Hopkins began his pro career in 1998 after a stint in state prison.  He lost his first pro fight.  After that he rattled off twenty-two wins in a row before he faced Roy Jones Jr for the IBF middleweight title. He dropped that via a twelve-round unanimous decision.

In is second attempt at a world title, Hopkins fought to a draw against Segundo Mercado but then beat him in the immediate rematch to strap the same title he challenged Jones Jr for.  Five years later he captured the WBC title and with a win over Felix Trinidad, the WBA strap.  With a win over Oscar De La Hoya in 2004 he became the unified middleweight champion.

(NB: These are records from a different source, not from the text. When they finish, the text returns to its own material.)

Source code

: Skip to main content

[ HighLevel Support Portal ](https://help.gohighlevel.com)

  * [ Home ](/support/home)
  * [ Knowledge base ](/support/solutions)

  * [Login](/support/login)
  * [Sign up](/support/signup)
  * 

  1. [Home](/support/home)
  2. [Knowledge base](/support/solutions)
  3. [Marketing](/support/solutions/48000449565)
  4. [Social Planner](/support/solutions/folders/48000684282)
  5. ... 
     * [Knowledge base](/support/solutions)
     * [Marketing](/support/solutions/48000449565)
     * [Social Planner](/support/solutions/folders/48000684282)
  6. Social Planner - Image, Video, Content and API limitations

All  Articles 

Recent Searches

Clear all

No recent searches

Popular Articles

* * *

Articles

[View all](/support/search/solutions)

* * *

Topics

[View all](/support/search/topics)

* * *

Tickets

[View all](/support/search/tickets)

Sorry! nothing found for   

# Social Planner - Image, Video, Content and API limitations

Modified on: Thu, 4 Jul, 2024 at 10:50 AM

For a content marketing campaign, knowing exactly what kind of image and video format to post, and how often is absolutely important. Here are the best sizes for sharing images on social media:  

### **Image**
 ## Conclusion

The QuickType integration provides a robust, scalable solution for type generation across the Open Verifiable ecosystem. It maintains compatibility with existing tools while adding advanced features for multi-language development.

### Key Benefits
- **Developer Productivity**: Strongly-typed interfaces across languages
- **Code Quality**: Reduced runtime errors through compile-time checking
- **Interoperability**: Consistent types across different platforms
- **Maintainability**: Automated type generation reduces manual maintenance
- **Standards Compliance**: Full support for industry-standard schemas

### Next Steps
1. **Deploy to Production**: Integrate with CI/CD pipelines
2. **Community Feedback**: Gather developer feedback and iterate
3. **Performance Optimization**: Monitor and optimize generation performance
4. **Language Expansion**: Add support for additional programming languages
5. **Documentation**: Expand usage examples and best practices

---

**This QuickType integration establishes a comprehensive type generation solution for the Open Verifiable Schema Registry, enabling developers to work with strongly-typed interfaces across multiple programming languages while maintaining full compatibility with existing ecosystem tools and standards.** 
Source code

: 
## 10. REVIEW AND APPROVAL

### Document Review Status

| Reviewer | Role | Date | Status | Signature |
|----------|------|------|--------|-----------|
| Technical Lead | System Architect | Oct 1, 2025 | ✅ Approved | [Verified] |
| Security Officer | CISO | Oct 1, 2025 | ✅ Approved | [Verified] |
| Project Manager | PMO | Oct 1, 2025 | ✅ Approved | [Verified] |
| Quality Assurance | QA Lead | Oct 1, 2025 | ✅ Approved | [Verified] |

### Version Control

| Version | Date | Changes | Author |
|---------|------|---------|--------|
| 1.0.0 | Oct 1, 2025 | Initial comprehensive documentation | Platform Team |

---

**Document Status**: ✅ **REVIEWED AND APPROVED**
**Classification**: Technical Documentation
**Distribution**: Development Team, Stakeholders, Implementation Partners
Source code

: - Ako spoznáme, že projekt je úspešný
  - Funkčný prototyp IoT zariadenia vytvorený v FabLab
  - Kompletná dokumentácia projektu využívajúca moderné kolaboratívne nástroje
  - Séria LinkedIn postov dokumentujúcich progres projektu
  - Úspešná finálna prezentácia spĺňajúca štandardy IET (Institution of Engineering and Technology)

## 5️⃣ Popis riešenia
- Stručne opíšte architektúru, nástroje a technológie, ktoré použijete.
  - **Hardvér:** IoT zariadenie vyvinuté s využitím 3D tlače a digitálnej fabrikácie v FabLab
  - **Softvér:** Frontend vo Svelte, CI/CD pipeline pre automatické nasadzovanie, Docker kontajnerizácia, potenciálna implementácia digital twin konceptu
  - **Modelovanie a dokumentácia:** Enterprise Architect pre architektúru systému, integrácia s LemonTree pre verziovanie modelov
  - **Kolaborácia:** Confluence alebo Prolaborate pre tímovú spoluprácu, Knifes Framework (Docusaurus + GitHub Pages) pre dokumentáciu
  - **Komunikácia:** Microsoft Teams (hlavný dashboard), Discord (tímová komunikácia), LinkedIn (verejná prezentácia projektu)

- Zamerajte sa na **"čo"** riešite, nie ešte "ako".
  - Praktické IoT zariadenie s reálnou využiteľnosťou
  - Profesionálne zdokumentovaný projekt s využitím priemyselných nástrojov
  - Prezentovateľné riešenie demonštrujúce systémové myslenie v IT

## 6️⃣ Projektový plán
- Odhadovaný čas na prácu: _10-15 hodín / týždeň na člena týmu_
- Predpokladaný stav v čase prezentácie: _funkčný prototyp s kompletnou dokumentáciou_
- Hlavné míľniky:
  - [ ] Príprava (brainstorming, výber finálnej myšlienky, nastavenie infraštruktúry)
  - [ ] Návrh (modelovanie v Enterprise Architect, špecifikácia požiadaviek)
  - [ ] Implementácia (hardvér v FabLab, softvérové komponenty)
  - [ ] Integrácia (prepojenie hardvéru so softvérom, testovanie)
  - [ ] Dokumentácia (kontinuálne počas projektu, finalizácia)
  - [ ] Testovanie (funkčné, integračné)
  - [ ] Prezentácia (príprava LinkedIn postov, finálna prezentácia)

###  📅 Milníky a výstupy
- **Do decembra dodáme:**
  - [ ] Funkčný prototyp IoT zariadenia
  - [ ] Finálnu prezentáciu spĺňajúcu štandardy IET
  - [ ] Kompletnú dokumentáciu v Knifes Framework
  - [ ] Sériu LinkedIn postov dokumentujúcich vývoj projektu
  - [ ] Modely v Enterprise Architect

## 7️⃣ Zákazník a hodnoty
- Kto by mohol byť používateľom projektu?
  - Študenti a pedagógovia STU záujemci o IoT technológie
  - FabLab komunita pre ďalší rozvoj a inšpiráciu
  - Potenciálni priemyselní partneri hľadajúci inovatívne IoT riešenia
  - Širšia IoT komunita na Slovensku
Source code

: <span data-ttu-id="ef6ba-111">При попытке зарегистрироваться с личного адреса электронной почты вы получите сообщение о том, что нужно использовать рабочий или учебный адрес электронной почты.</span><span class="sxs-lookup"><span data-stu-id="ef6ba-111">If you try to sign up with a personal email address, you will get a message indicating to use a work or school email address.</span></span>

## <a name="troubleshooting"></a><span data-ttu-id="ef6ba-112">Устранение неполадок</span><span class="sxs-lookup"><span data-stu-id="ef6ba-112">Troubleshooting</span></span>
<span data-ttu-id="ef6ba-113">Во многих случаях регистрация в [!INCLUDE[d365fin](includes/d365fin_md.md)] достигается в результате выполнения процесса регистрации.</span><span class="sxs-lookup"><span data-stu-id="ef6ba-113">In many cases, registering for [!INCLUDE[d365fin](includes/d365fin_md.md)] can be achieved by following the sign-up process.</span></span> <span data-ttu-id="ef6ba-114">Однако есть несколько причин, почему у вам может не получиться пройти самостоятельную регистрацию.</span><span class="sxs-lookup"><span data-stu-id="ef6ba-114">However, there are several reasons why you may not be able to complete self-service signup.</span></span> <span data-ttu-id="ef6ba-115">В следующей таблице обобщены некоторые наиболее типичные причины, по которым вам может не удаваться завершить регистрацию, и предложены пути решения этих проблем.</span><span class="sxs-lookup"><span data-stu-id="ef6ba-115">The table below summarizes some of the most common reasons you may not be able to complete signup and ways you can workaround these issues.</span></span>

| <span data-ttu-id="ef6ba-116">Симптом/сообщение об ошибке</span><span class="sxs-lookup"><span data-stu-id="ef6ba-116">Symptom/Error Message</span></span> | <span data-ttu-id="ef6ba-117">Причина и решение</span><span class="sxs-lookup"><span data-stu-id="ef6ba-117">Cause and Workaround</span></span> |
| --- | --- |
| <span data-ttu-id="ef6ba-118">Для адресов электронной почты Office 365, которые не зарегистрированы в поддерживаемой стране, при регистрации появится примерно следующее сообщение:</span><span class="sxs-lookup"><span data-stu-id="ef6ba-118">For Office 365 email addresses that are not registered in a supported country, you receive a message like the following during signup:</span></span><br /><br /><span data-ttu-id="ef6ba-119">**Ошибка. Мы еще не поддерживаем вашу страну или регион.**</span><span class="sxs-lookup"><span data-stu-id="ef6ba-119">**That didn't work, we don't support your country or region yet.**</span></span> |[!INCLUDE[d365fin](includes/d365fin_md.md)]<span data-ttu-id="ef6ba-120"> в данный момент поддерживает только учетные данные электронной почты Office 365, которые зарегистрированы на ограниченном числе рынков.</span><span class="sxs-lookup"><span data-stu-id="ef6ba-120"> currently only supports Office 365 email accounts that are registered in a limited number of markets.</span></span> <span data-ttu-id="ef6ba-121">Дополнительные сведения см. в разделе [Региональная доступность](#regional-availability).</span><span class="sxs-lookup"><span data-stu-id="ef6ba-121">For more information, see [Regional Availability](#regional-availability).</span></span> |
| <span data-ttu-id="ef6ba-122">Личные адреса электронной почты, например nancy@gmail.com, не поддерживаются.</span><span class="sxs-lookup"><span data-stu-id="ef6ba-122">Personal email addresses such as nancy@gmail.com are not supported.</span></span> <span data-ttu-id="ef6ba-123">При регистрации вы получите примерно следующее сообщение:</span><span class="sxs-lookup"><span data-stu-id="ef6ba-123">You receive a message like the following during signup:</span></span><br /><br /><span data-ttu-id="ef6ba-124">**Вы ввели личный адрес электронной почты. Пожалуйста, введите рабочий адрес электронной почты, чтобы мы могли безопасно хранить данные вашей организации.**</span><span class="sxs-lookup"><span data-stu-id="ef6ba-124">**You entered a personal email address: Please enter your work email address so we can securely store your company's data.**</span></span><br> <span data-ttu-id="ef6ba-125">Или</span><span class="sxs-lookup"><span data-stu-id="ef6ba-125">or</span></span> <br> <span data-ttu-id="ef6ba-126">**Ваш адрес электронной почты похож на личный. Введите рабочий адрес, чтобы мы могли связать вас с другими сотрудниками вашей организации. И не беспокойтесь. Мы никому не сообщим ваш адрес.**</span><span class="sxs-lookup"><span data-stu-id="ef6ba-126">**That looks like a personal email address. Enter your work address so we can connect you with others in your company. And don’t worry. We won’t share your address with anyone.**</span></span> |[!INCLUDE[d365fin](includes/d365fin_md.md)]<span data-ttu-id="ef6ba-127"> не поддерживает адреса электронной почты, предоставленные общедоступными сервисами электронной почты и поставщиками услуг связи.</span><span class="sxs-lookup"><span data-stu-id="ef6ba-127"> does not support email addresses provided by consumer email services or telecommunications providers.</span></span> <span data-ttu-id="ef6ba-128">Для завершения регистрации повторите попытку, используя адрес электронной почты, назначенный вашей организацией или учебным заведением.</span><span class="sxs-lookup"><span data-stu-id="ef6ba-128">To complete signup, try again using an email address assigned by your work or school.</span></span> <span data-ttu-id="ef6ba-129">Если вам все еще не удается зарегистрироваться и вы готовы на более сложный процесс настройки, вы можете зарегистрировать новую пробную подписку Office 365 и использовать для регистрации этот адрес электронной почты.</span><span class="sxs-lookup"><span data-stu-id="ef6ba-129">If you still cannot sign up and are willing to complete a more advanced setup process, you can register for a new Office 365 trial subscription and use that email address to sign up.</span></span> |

After losing his titles to Jermaine Taylor a year later, he jumped up to light heavyweight and in 2011 he captured the WBC title at that weight against Jean Pascal.  A loss to Chad Dawson forced him to relinquish that title but in his next fight he captured the IBF 175lb title against Tarvoris Cloud. In his last fight he defeated the WBA champ Beibut Shumenov for that belt and now is two steps away from unifying the titles for the second time in his career.

In his way is the hard hitting Kovalev.  Undefeated and with a numerous amateur career, Kovalev might have all the tools to defeat a forty-nine year old man to a pulp.  That forty-nine year old man might just not be Bernard Hopkins Kovalev’s trainer, John David Jackson, and himself think that they have the formula for Hopkins to finally grow old.  I don’t think father time even has that.